Task item> Output the data in full. Keep every word exact and exclude the pictures.
---+---
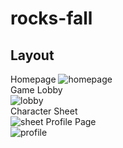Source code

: # rocks-fall

## Layout
  Homepage
![homepage](https://drive.google.com/uc?export=view&id=1txYgHhwzFsHl5Hd3bCj2jkX_EyeAnH5a)  
  Game Lobby  
![lobby](https://drive.google.com/uc?export=view&id=1s5fwdt_Mklv9lEpwkODCbKbXNbj4vbc5)  
  Character Sheet  
![sheet](https://drive.google.com/uc?export=view&id=1AtqJX_FacaiyUM8UNDbONDvtyiPDpWun)
  Profile Page  
![profile](https://drive.google.com/uc?export=view&id=1vgRSnXRWr649SZI1vczm8crilDUcMjwG)  
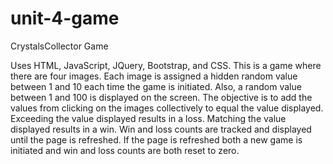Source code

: # unit-4-game
CrystalsCollector Game

Uses HTML, JavaScript, JQuery, Bootstrap, and CSS.
This is a game where there are four images.  Each 
image is assigned a hidden random value between 1 and 10
each time the game is initiated.  Also, a random value between
1 and 100 is displayed on the screen.  The objective is to add
the values from clicking on the images collectively to equal the value
displayed.  Exceeding the value displayed results in a loss.
Matching the value displayed results in a win.  Win and loss counts
are tracked and displayed until the page is refreshed.  If the 
page is refreshed both a new game is initiated and win and
loss counts are both reset to zero.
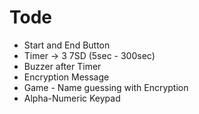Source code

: # Tode
- Start and End Button 
- Timer -> 3 7SD (5sec - 300sec)
- Buzzer after Timer
- Encryption Message
- Game - Name guessing with Encryption
- Alpha-Numeric Keypad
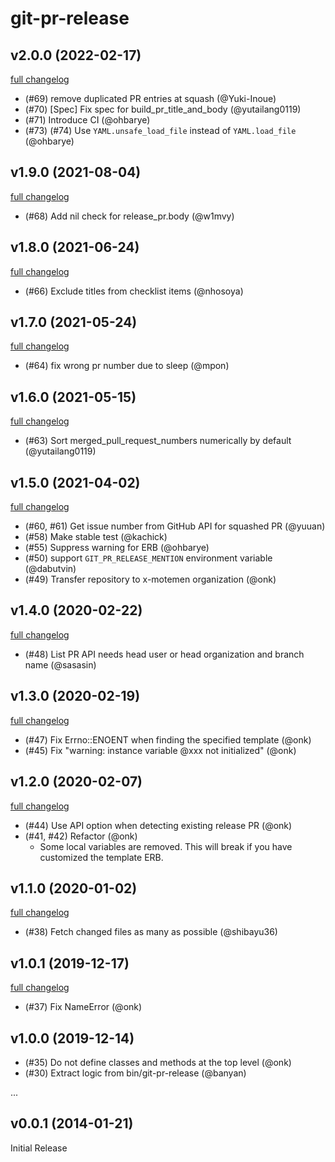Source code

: # git-pr-release

## v2.0.0 (2022-02-17)

[full changelog](https://github.com/x-motemen/git-pr-release/compare/v1.9.0...v2.0.0)

* (#69) remove duplicated PR entries at squash (@Yuki-Inoue)
* (#70) [Spec] Fix spec for build_pr_title_and_body (@yutailang0119)
* (#71) Introduce CI (@ohbarye)
* (#73) (#74) Use `YAML.unsafe_load_file` instead of `YAML.load_file` (@ohbarye)

## v1.9.0 (2021-08-04)

[full changelog](https://github.com/x-motemen/git-pr-release/compare/v1.8.0...v1.9.0)

* (#68) Add nil check for release\_pr.body (@w1mvy)

## v1.8.0 (2021-06-24)

[full changelog](https://github.com/x-motemen/git-pr-release/compare/v1.7.0...v1.8.0)

* (#66) Exclude titles from checklist items (@nhosoya)

## v1.7.0 (2021-05-24)

[full changelog](https://github.com/x-motemen/git-pr-release/compare/v1.6.0...v1.7.0)

* (#64) fix wrong pr number due to sleep (@mpon)

## v1.6.0 (2021-05-15)

[full changelog](https://github.com/x-motemen/git-pr-release/compare/v1.5.0...v1.6.0)

* (#63) Sort merged_pull_request_numbers numerically by default (@yutailang0119)

## v1.5.0 (2021-04-02)

[full changelog](https://github.com/x-motemen/git-pr-release/compare/v1.4.0...v1.5.0)

* (#60, #61) Get issue number from GitHub API for squashed PR (@yuuan)
* (#58) Make stable test (@kachick)
* (#55) Suppress warning for ERB (@ohbarye)
* (#50) support `GIT_PR_RELEASE_MENTION` environment variable (@dabutvin)
* (#49) Transfer repository to x-motemen organization (@onk)

## v1.4.0 (2020-02-22)

[full changelog](https://github.com/x-motemen/git-pr-release/compare/v1.3.0...v1.4.0)

* (#48) List PR API needs head user or head organization and branch name (@sasasin)

## v1.3.0 (2020-02-19)

[full changelog](https://github.com/x-motemen/git-pr-release/compare/v1.2.0...v1.3.0)

* (#47) Fix Errno::ENOENT when finding the specified template (@onk)
* (#45) Fix "warning: instance variable @xxx not initialized" (@onk)

## v1.2.0 (2020-02-07)

[full changelog](https://github.com/x-motemen/git-pr-release/compare/v1.1.0...v1.2.0)

* (#44) Use API option when detecting existing release PR (@onk)
* (#41, #42) Refactor (@onk)
  - Some local variables are removed. This will break if you have customized the template ERB.

## v1.1.0 (2020-01-02)

[full changelog](https://github.com/x-motemen/git-pr-release/compare/v1.0.1...v1.1.0)

* (#38) Fetch changed files as many as possible (@shibayu36)

## v1.0.1 (2019-12-17)

[full changelog](https://github.com/x-motemen/git-pr-release/compare/v1.0.0...v1.0.1)

* (#37) Fix NameError (@onk)

## v1.0.0 (2019-12-14)

* (#35) Do not define classes and methods at the top level (@onk)
* (#30) Extract logic from bin/git-pr-release (@banyan)

...

## v0.0.1 (2014-01-21)

Initial Release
---+---
Expected answer>
Source code

: # rocks-fall

## Layout
  Homepage
![homepage](https://drive.google.com/uc?export=view&id=1txYgHhwzFsHl5Hd3bCj2jkX_EyeAnH5a)  
  Game Lobby  
![lobby](https://drive.google.com/uc?export=view&id=1s5fwdt_Mklv9lEpwkODCbKbXNbj4vbc5)  
  Character Sheet  
![sheet](https://drive.google.com/uc?export=view&id=1AtqJX_FacaiyUM8UNDbONDvtyiPDpWun)
  Profile Page  
![profile](https://drive.google.com/uc?export=view&id=1vgRSnXRWr649SZI1vczm8crilDUcMjwG)  
Source code

: # unit-4-game
CrystalsCollector Game

Uses HTML, JavaScript, JQuery, Bootstrap, and CSS.
This is a game where there are four images.  Each 
image is assigned a hidden random value between 1 and 10
each time the game is initiated.  Also, a random value between
1 and 100 is displayed on the screen.  The objective is to add
the values from clicking on the images collectively to equal the value
displayed.  Exceeding the value displayed results in a loss.
Matching the value displayed results in a win.  Win and loss counts
are tracked and displayed until the page is refreshed.  If the 
page is refreshed both a new game is initiated and win and
loss counts are both reset to zero.
Source code

: # Tode
- Start and End Button 
- Timer -> 3 7SD (5sec - 300sec)
- Buzzer after Timer
- Encryption Message
- Game - Name guessing with Encryption
- Alpha-Numeric Keypad
Source code

: # git-pr-release

## v2.0.0 (2022-02-17)

[full changelog](https://github.com/x-motemen/git-pr-release/compare/v1.9.0...v2.0.0)

* (#69) remove duplicated PR entries at squash (@Yuki-Inoue)
* (#70) [Spec] Fix spec for build_pr_title_and_body (@yutailang0119)
* (#71) Introduce CI (@ohbarye)
* (#73) (#74) Use `YAML.unsafe_load_file` instead of `YAML.load_file` (@ohbarye)

## v1.9.0 (2021-08-04)

[full changelog](https://github.com/x-motemen/git-pr-release/compare/v1.8.0...v1.9.0)

* (#68) Add nil check for release\_pr.body (@w1mvy)

## v1.8.0 (2021-06-24)

[full changelog](https://github.com/x-motemen/git-pr-release/compare/v1.7.0...v1.8.0)

* (#66) Exclude titles from checklist items (@nhosoya)

## v1.7.0 (2021-05-24)

[full changelog](https://github.com/x-motemen/git-pr-release/compare/v1.6.0...v1.7.0)

* (#64) fix wrong pr number due to sleep (@mpon)

## v1.6.0 (2021-05-15)

[full changelog](https://github.com/x-motemen/git-pr-release/compare/v1.5.0...v1.6.0)

* (#63) Sort merged_pull_request_numbers numerically by default (@yutailang0119)

## v1.5.0 (2021-04-02)

[full changelog](https://github.com/x-motemen/git-pr-release/compare/v1.4.0...v1.5.0)

* (#60, #61) Get issue number from GitHub API for squashed PR (@yuuan)
* (#58) Make stable test (@kachick)
* (#55) Suppress warning for ERB (@ohbarye)
* (#50) support `GIT_PR_RELEASE_MENTION` environment variable (@dabutvin)
* (#49) Transfer repository to x-motemen organization (@onk)

## v1.4.0 (2020-02-22)

[full changelog](https://github.com/x-motemen/git-pr-release/compare/v1.3.0...v1.4.0)

* (#48) List PR API needs head user or head organization and branch name (@sasasin)

## v1.3.0 (2020-02-19)

[full changelog](https://github.com/x-motemen/git-pr-release/compare/v1.2.0...v1.3.0)

* (#47) Fix Errno::ENOENT when finding the specified template (@onk)
* (#45) Fix "warning: instance variable @xxx not initialized" (@onk)

## v1.2.0 (2020-02-07)

[full changelog](https://github.com/x-motemen/git-pr-release/compare/v1.1.0...v1.2.0)

* (#44) Use API option when detecting existing release PR (@onk)
* (#41, #42) Refactor (@onk)
  - Some local variables are removed. This will break if you have customized the template ERB.

## v1.1.0 (2020-01-02)

[full changelog](https://github.com/x-motemen/git-pr-release/compare/v1.0.1...v1.1.0)

* (#38) Fetch changed files as many as possible (@shibayu36)

## v1.0.1 (2019-12-17)

[full changelog](https://github.com/x-motemen/git-pr-release/compare/v1.0.0...v1.0.1)

* (#37) Fix NameError (@onk)

## v1.0.0 (2019-12-14)

* (#35) Do not define classes and methods at the top level (@onk)
* (#30) Extract logic from bin/git-pr-release (@banyan)

...

## v0.0.1 (2014-01-21)

Initial Release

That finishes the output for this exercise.